Data from laboratory and functional studies. On interictal EEG in a state of wakefulness, generalized spike-wave complexes are recorded, sometimes in the form of flashes, or focal spikes or sharp waves with a predominant localization in the frontotemporal or centrotemporal regions (Tassinari et al, 1994). During slow-wave sleep, the EEG shows prolonged (85-100% of the entire curve), bilateral or diffuse “spike-wave” complexes. Physiological sleep patterns (sleep spindles, K-complexes or vertex waves) are practically absent (Tassinari et al. 1994).

Differential diagnosis should be made with Landau-Kleffner, Lennox-Gastaut syndromes, and Rolandic epilepsy. The most difficult is differential diagnosis with Landau-Kleffner syndrome. With Landau-Kleffner syndrome, speech disorders and behavioral disorders come to the fore. The nature of the attacks is usually atonic, while with ESES syndrome, generalized tonic-clonic, atypical absences are most often observed. The question of the possible transformation of ESES syndrome into Landau-Kleffner syndrome is being discussed (Shoumaker et al, 1974; Kellerman, 1978; Hirsch et al, 1990).

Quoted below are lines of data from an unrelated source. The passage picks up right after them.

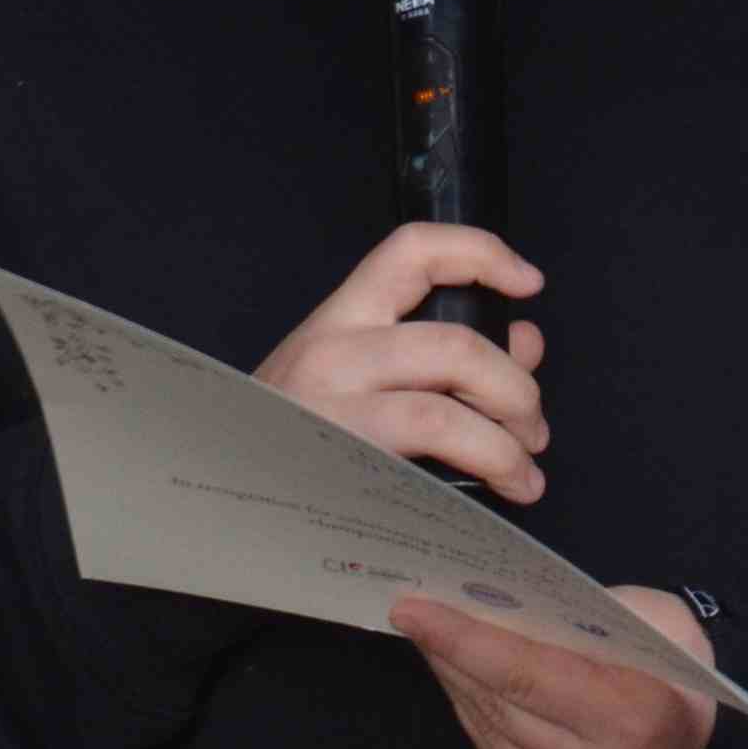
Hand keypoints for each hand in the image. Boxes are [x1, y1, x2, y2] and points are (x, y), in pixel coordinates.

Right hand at [253, 223, 550, 502]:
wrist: (215, 492)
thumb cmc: (291, 434)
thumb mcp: (353, 375)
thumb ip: (443, 353)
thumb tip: (524, 342)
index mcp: (339, 320)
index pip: (412, 252)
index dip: (481, 253)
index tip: (528, 282)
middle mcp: (331, 356)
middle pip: (454, 346)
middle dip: (516, 387)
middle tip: (532, 424)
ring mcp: (332, 416)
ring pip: (443, 414)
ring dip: (505, 443)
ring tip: (525, 470)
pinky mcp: (340, 474)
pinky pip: (425, 476)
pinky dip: (477, 480)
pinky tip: (495, 496)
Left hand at [399, 585, 719, 748]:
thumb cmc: (681, 671)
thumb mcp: (656, 620)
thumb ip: (585, 612)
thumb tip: (499, 601)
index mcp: (637, 715)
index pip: (527, 674)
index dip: (464, 640)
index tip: (413, 609)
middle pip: (501, 703)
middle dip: (450, 653)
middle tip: (414, 609)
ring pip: (491, 732)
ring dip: (454, 681)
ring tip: (431, 637)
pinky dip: (474, 713)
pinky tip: (461, 679)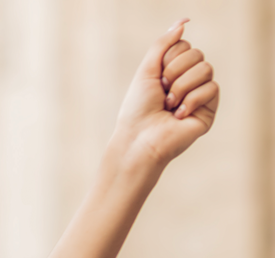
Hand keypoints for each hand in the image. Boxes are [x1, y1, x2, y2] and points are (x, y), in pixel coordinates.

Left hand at [114, 20, 218, 168]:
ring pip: (206, 69)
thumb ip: (163, 44)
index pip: (184, 46)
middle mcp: (188, 81)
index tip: (156, 80)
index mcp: (173, 71)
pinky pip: (212, 88)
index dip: (168, 60)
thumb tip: (183, 23)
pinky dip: (192, 100)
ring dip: (181, 87)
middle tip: (162, 94)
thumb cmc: (138, 110)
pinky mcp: (208, 111)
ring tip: (169, 106)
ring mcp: (200, 96)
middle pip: (197, 54)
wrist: (138, 140)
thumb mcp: (147, 70)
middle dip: (175, 72)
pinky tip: (179, 115)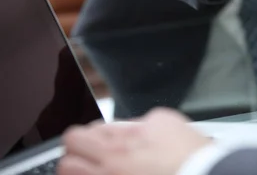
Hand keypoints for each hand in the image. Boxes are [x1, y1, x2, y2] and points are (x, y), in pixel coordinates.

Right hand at [58, 109, 209, 174]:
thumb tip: (98, 170)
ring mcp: (138, 130)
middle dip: (81, 147)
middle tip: (97, 158)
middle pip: (74, 136)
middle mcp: (117, 150)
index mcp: (110, 172)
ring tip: (128, 151)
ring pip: (103, 124)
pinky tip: (160, 145)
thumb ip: (106, 174)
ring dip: (109, 137)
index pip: (66, 164)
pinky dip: (146, 131)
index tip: (82, 171)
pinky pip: (142, 121)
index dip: (72, 168)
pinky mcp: (161, 117)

In some cases, with ESES syndrome, both daytime and nighttime seizures are observed, combined with speech disorders, which predetermines the need for differential diagnosis with Rolandic epilepsy. The most significant differential diagnostic criteria are the absence of neuropsychological disorders in rolandic epilepsy and the presence of specific spike patterns on the EEG with a predominant localization in the centrotemporal regions. In ESES syndrome, focal EEG changes are recorded predominantly in the frontal areas (Tassinari et al, 1985).

In ESES syndrome, in comparison with Lennox-Gastaut syndrome, there are no tonic seizures and slow spike-wave complexes with a frequency of 2-2.5 Hz (Patry et al, 1971).

Treatment. The order of choice of drugs depends on the nature of the attacks. In the presence of atypical absence seizures, sodium valproate and ethosuximide are recommended; for partial paroxysms, carbamazepine or phenytoin is recommended.